Tu pareja, tus amigos, tu madre, tus hijos todos están ahí, tratando de recordar cómo era cuando tú realmente los mirabas, no como quien espera a que el otro termine de hablar para volver al celular, sino como quien está presente.

Pero no te preocupes, no están enojados. Están resignados. Aprendieron que competir con tu pantalla es como competir con un político en campaña: mucho ruido, pocas respuestas.

Lo más glorioso del adicto al celular moderno es su capacidad para ignorarte con elegancia. No lo hace bruscamente. No dice: “No me interesa tu vida.” No, sería muy directo, muy grosero. En cambio, te mira a ratos, asiente mecánicamente, suelta un “¡qué fuerte!” genérico y regresa a su scroll infinito. Es un desprecio revestido de cortesía. Un abandono con cobertura 5G.

Y qué hay del romance moderno: dos personas, tres dispositivos, cero contacto visual. Si el amor antes se medía en cartas, ahora se mide en tiktoks compartidos y mensajes no dejados en visto, ¿Por qué cómo no va a contestar los 50 mensajes que le han llegado en los últimos minutos? Pero tú, romántico empedernido, te aferras a la absurda esperanza de una cena sin notificaciones, sin miradas a ese aparatito. Pobrecito.

Imagínate esta escena, que no es tan imaginaria: estás en una cita con tu pareja. Has planeado todo. Velas, música suave, una mesa con vista, quizás incluso te bañaste (todo un gesto de amor en estos tiempos). Te sientas, sonríes, tomas su mano… y ella (o él, o elle) la retira sutilmente para poder deslizar mejor el dedo por la pantalla. Romántico, ¿no?

Lo miras y lo ves ahí, con una expresión de éxtasis apenas disimulada, completamente absorto, sonriendo a una pantalla con más amor del que te ha dedicado en semanas. ¿Qué estará viendo? ¿Una receta? ¿Una foto de un gato? ¿Una conversación con su ex? ¿O con esa amiga que moriría si no le responde? No importa, lo esencial es que no eres tú.

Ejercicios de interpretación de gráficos
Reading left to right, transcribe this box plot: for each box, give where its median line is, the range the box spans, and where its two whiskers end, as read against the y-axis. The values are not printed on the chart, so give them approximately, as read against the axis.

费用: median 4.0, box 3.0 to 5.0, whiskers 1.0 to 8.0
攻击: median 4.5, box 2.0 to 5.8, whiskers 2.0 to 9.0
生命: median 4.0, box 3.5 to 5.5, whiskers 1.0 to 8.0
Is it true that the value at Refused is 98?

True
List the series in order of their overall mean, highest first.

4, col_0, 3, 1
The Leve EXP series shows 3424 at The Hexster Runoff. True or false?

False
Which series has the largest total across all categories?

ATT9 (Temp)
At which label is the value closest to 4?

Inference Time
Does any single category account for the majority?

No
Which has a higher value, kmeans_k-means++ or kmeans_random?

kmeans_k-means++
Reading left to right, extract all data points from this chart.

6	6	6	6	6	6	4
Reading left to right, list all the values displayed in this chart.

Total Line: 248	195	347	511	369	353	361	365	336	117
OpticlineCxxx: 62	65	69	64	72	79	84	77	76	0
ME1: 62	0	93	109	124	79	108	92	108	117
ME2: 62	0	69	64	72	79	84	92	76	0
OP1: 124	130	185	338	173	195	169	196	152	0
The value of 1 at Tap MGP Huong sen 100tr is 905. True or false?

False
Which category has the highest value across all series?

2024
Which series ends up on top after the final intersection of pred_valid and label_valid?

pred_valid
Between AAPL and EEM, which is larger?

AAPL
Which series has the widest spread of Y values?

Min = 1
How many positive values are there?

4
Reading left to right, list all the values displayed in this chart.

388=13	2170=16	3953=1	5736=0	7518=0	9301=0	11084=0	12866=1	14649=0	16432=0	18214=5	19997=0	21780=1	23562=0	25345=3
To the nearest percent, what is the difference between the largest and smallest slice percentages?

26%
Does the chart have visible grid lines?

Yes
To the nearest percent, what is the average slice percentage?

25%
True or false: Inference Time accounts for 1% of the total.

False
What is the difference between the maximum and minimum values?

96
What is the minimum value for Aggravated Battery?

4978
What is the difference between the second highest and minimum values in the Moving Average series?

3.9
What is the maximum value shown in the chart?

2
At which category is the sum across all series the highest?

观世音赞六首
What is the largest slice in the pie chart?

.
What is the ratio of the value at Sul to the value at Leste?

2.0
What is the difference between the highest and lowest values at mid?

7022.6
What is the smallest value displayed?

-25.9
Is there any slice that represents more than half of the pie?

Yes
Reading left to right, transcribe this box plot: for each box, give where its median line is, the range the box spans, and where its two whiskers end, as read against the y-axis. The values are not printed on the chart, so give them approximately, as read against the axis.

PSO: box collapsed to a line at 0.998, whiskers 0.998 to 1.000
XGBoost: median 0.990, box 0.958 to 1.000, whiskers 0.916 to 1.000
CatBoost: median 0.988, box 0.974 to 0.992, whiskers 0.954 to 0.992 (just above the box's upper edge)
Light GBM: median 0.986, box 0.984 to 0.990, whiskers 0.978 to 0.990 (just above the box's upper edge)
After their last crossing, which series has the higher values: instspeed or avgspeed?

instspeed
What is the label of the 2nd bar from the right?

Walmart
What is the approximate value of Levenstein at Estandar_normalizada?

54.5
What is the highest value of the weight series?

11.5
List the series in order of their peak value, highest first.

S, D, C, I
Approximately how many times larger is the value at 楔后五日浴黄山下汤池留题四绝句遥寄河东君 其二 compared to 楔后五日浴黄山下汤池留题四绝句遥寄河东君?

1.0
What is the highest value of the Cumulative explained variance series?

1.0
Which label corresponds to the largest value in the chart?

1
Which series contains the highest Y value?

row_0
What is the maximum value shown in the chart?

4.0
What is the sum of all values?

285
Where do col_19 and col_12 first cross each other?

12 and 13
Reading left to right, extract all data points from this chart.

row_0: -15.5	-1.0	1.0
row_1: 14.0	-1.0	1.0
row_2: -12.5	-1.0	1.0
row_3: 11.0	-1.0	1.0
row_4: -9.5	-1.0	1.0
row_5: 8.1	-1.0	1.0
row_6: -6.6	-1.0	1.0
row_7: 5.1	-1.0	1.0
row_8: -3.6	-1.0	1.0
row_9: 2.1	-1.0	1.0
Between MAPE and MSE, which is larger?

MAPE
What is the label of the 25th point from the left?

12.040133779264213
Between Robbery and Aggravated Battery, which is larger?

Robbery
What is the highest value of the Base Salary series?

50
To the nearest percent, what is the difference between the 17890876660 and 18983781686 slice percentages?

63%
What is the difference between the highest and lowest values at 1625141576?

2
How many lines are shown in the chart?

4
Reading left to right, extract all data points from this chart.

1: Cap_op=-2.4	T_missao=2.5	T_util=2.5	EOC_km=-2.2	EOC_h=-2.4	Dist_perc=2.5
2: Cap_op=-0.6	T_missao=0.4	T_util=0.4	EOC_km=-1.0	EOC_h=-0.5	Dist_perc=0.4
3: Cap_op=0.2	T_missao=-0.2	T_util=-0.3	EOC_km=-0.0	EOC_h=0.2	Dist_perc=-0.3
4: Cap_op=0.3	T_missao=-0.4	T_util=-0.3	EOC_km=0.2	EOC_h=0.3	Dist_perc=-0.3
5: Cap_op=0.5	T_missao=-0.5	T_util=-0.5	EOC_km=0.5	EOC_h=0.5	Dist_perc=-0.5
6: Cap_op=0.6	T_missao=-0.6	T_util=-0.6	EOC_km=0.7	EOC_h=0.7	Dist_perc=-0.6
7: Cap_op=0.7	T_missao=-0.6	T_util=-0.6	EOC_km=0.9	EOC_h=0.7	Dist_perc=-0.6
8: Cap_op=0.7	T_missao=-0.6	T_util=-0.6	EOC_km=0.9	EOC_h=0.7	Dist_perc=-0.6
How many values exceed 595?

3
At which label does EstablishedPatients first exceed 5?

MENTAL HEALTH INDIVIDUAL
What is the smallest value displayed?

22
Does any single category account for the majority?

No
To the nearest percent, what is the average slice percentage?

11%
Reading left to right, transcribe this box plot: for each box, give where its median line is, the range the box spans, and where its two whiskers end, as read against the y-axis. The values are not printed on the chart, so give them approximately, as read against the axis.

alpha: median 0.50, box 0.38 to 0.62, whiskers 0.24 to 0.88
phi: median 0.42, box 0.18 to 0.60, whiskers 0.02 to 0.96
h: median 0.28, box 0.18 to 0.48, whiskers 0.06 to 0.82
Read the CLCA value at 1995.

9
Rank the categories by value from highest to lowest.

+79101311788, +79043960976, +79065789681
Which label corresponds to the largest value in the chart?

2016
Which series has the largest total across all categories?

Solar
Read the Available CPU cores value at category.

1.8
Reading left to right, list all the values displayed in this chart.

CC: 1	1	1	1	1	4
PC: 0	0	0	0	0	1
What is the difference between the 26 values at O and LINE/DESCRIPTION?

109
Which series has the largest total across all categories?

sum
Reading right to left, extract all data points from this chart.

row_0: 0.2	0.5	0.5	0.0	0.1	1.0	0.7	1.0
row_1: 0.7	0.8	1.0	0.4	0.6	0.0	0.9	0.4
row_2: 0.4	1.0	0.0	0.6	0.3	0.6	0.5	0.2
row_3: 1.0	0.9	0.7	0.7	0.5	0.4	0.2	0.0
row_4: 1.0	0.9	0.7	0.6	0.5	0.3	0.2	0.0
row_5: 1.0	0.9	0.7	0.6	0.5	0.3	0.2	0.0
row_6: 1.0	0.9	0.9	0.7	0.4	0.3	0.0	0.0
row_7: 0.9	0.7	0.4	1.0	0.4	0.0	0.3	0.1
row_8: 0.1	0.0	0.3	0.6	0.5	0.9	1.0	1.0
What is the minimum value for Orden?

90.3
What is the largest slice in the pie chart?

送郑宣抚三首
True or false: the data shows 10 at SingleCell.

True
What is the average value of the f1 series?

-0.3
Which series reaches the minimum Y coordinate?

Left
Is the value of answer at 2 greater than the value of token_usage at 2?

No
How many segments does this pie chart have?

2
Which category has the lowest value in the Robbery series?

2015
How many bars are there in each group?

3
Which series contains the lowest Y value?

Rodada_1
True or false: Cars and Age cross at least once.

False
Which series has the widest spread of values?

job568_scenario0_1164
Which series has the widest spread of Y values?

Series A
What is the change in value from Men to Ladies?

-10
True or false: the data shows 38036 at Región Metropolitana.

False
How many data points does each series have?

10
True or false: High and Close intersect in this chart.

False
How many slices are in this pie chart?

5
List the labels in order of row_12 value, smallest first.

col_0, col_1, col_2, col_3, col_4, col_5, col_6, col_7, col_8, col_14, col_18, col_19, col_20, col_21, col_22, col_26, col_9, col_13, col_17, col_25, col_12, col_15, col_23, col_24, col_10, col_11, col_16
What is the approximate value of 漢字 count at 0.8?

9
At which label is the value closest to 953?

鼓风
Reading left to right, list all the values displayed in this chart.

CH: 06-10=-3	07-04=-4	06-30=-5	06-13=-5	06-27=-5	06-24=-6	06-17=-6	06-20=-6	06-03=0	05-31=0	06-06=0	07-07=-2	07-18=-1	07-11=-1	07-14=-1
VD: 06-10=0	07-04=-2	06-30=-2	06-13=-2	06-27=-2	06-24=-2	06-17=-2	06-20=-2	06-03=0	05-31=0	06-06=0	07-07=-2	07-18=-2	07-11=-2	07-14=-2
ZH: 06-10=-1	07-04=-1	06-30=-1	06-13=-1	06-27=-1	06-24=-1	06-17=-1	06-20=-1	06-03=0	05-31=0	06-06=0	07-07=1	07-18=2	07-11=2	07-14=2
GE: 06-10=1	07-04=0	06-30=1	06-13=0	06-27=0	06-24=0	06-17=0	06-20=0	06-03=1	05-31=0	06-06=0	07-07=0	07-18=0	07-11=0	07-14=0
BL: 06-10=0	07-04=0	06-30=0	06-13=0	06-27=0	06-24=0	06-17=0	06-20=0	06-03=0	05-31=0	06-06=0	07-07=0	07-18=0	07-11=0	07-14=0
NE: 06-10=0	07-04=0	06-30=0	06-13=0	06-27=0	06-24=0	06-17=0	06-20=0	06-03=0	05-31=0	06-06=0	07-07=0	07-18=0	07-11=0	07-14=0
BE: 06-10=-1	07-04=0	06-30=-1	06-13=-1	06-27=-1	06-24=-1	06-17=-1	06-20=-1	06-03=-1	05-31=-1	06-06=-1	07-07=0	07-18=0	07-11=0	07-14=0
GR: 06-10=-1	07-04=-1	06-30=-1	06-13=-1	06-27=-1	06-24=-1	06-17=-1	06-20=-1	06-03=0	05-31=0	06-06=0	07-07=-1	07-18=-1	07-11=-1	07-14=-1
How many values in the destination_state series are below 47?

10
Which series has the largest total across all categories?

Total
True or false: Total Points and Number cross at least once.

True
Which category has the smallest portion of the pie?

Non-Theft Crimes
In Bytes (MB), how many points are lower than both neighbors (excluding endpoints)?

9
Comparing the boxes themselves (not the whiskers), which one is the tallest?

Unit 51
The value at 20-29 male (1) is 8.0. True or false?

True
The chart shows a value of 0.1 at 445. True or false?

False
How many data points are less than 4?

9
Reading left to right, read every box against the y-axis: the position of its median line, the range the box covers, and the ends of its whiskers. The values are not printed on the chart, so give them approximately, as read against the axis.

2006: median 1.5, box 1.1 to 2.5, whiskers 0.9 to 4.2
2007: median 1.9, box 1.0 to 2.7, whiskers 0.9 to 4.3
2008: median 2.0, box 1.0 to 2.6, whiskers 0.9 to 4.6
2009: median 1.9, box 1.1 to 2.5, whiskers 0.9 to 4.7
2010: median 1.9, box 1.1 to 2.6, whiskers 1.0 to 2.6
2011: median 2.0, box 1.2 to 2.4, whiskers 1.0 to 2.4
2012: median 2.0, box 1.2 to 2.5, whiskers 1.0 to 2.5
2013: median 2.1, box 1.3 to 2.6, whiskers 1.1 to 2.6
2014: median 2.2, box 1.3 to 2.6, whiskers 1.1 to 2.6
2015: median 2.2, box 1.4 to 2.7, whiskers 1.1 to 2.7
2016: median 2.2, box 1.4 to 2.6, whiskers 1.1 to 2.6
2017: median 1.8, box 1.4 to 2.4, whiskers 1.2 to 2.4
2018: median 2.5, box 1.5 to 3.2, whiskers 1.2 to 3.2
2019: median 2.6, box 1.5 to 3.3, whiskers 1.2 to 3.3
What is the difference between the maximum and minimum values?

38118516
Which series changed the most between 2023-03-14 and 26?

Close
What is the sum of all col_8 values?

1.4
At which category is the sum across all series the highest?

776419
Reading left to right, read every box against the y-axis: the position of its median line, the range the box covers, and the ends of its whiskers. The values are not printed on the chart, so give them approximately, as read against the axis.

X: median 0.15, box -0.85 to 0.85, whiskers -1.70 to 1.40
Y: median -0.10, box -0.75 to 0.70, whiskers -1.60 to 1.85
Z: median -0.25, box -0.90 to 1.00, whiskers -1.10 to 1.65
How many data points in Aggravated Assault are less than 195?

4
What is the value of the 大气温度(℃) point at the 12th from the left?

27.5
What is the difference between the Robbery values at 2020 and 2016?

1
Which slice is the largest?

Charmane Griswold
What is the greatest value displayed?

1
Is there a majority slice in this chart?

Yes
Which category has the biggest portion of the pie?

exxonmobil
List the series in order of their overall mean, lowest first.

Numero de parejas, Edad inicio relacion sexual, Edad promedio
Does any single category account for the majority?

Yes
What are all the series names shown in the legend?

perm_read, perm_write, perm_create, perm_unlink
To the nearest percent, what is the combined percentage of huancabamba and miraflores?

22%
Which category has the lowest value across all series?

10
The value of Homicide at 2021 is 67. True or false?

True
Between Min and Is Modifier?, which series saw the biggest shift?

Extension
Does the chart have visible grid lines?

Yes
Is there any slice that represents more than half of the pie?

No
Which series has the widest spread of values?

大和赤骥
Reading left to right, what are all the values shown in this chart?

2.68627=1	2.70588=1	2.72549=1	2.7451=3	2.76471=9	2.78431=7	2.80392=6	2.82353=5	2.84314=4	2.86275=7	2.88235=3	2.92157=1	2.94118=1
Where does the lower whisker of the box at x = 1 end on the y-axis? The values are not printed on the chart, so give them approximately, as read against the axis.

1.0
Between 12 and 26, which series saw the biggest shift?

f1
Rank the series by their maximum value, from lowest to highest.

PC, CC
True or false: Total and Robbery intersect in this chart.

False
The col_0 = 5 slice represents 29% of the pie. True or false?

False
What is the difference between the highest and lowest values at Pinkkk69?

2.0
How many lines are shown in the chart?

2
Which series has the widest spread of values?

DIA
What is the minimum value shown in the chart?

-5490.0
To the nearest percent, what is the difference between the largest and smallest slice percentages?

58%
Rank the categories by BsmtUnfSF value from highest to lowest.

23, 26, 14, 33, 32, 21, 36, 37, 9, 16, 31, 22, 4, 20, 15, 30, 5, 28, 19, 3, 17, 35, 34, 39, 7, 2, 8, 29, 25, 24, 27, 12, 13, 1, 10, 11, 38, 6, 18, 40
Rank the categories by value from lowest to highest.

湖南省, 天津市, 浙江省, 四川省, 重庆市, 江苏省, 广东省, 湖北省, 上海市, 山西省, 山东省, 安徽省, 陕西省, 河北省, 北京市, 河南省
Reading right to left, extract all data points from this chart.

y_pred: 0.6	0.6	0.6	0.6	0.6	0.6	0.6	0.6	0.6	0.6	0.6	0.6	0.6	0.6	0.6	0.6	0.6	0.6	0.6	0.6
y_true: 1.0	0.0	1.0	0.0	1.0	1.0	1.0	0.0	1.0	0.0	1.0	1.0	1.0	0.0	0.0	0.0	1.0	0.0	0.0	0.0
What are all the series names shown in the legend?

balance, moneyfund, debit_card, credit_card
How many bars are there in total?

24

- [Consigna 1]
Según el fragmento seleccionado, ¿con qué se compara competir con tu pantalla?
- [Consigna 2]
Copia literalmente el pasaje del fragmento seleccionado que empieza en "Pero no te preocupes, no" y termina en "con cobertura 5G.".

- [Tu respuesta 1]
Con competir con un político en campaña: mucho ruido, pocas respuestas.

- [Tu respuesta 2]
Pero no te preocupes, no están enojados. Están resignados. Aprendieron que competir con tu pantalla es como competir con un político en campaña: mucho ruido, pocas respuestas.

Lo más glorioso del adicto al celular moderno es su capacidad para ignorarte con elegancia. No lo hace bruscamente. No dice: “No me interesa tu vida.” No, sería muy directo, muy grosero. En cambio, te mira a ratos, asiente mecánicamente, suelta un “¡qué fuerte!” genérico y regresa a su scroll infinito. Es un desprecio revestido de cortesía. Un abandono con cobertura 5G.